Problem description
From the entries, copy each line that includes "output".

-------- Extracted information

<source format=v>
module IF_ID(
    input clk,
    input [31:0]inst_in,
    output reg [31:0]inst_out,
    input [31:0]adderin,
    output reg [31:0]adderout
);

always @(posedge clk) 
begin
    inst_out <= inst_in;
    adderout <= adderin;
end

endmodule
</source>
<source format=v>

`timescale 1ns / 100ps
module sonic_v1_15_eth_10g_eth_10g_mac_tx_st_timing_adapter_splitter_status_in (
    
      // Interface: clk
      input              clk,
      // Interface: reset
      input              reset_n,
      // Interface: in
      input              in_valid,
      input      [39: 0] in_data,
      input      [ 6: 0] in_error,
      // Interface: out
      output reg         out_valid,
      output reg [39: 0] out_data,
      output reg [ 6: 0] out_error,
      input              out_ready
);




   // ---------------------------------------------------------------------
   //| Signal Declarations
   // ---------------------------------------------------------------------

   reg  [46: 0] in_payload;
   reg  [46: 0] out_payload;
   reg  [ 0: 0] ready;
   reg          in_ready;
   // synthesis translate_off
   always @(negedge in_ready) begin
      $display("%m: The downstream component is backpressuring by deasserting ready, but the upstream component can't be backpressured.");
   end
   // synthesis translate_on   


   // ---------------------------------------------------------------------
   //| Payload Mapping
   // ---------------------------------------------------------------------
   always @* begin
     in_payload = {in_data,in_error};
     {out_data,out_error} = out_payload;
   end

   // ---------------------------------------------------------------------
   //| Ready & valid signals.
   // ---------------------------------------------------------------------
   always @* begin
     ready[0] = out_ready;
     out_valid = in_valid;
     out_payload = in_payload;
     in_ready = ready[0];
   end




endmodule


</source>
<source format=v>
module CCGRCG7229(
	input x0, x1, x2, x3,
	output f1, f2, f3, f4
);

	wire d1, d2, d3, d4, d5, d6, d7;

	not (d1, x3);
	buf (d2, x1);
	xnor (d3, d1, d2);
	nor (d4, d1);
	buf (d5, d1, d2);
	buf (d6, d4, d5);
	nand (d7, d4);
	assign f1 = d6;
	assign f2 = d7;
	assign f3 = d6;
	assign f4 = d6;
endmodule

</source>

----------------
-------- Extracted information

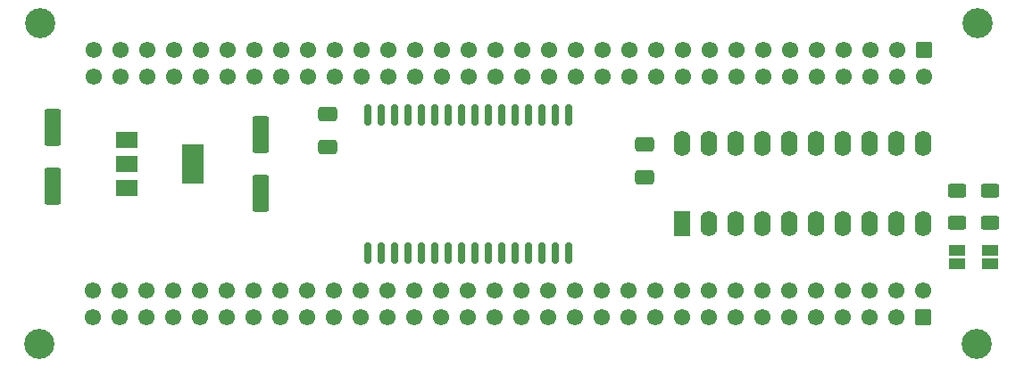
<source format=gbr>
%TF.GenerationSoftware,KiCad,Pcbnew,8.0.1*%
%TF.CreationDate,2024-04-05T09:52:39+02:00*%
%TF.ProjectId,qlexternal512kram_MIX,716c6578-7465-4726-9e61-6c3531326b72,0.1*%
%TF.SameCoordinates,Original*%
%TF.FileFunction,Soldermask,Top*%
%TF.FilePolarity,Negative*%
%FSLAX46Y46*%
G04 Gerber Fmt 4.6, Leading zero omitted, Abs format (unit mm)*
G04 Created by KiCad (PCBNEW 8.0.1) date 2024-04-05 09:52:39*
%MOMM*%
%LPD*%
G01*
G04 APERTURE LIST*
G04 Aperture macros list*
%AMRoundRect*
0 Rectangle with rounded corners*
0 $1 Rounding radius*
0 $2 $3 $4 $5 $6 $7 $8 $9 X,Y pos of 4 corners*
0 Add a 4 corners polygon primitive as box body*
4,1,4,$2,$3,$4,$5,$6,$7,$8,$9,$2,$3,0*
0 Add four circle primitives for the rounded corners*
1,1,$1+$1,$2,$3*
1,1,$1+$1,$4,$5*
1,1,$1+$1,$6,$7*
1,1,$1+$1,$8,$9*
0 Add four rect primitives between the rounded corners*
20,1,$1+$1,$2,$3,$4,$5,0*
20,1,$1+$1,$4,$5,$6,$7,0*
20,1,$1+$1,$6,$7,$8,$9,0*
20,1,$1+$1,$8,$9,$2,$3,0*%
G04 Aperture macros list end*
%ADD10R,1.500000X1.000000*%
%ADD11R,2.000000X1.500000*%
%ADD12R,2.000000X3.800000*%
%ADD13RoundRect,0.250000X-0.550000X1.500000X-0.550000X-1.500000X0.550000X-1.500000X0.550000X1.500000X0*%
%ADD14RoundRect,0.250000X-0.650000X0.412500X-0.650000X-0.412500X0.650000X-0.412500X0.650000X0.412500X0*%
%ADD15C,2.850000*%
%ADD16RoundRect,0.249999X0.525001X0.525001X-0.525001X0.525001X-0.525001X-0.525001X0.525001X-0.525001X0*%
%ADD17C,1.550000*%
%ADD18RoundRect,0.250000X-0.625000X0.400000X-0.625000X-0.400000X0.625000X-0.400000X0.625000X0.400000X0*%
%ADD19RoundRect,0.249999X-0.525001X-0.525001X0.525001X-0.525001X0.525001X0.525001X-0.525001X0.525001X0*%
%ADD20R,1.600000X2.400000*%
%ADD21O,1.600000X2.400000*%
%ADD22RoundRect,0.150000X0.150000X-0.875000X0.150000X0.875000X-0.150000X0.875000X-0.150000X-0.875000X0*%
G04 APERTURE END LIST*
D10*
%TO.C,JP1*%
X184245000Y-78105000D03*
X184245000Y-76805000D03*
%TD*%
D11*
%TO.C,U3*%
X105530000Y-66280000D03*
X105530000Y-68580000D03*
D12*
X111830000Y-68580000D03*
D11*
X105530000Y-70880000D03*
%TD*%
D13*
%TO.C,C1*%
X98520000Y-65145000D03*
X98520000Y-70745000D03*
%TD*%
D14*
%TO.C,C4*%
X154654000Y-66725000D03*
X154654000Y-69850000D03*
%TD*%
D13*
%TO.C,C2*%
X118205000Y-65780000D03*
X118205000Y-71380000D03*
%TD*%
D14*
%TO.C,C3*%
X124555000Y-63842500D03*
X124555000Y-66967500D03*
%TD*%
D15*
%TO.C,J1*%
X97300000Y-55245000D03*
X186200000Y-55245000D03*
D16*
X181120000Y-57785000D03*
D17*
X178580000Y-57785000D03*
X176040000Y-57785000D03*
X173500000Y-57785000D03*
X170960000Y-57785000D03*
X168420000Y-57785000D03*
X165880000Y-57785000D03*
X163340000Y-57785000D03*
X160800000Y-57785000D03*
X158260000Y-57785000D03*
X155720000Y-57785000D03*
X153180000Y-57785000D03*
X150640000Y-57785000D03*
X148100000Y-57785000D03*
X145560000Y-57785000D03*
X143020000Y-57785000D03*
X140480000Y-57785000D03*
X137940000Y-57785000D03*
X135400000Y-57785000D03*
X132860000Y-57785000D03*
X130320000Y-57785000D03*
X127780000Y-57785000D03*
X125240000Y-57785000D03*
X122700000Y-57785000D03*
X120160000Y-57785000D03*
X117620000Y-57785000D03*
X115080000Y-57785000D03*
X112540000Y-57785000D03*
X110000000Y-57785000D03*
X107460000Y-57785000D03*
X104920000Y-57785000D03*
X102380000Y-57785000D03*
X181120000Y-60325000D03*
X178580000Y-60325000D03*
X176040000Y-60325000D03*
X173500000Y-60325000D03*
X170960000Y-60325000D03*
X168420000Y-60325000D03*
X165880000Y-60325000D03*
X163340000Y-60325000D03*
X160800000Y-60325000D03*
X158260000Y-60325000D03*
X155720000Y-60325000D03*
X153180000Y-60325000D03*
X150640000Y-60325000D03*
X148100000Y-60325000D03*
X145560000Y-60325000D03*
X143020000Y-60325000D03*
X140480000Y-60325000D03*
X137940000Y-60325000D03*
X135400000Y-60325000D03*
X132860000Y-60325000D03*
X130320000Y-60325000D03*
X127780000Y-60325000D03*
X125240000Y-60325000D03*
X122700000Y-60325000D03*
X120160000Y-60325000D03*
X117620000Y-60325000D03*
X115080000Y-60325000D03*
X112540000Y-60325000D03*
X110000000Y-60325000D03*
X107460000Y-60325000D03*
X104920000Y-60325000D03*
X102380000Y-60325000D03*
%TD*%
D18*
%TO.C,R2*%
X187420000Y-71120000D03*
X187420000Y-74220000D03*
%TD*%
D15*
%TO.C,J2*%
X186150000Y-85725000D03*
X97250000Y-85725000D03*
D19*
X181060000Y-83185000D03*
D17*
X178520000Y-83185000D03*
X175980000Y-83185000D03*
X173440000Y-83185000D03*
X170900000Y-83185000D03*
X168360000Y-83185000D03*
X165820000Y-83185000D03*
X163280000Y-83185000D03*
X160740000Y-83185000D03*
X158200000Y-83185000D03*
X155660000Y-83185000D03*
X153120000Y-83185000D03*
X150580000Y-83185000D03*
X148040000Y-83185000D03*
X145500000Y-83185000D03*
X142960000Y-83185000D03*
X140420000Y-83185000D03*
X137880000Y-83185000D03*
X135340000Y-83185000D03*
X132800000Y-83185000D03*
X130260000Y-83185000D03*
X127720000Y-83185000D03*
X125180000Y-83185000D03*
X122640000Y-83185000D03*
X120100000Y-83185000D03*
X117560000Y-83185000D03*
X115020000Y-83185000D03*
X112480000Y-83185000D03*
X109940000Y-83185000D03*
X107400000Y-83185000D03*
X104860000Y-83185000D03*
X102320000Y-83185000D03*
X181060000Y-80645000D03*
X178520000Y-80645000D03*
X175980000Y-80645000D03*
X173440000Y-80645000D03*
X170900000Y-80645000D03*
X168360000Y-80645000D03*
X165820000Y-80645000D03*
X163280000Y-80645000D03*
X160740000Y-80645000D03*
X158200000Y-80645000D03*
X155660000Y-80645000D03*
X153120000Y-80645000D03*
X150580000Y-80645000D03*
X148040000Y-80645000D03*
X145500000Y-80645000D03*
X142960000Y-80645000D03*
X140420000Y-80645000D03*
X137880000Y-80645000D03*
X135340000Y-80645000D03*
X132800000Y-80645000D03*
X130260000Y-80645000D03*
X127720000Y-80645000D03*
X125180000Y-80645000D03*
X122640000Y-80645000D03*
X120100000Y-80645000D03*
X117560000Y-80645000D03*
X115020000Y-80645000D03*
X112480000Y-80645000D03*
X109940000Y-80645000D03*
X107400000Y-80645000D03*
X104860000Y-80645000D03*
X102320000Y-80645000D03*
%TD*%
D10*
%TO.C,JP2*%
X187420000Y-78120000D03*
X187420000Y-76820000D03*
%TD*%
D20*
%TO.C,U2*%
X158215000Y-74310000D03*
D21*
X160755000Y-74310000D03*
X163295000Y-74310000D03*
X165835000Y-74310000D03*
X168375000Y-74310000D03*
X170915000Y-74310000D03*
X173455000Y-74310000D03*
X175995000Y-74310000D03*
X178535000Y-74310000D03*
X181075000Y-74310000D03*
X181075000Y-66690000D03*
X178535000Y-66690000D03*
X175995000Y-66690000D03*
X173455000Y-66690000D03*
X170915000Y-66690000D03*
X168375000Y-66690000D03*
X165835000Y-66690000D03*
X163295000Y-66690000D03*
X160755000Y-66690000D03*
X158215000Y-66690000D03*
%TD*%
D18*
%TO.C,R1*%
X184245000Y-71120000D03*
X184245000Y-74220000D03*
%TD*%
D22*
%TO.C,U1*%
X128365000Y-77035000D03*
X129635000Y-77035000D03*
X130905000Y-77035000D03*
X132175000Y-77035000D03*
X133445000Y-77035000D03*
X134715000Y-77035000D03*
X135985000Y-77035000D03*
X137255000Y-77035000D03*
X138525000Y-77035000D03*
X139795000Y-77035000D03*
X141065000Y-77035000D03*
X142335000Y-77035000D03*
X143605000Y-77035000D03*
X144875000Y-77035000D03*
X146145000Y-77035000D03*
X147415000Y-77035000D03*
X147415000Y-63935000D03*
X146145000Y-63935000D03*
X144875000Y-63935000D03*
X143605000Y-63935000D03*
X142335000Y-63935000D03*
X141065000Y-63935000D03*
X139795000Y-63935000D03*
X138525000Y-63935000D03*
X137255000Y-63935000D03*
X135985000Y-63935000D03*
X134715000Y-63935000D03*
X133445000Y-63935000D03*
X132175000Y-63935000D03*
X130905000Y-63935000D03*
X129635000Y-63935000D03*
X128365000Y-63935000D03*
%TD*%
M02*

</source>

----------------

Reply
    output reg [31:0]inst_out,
    output reg [31:0]adderout
      output reg         out_valid,
      output reg [39: 0] out_data,
      output reg [ 6: 0] out_error,
	output f1, f2, f3, f4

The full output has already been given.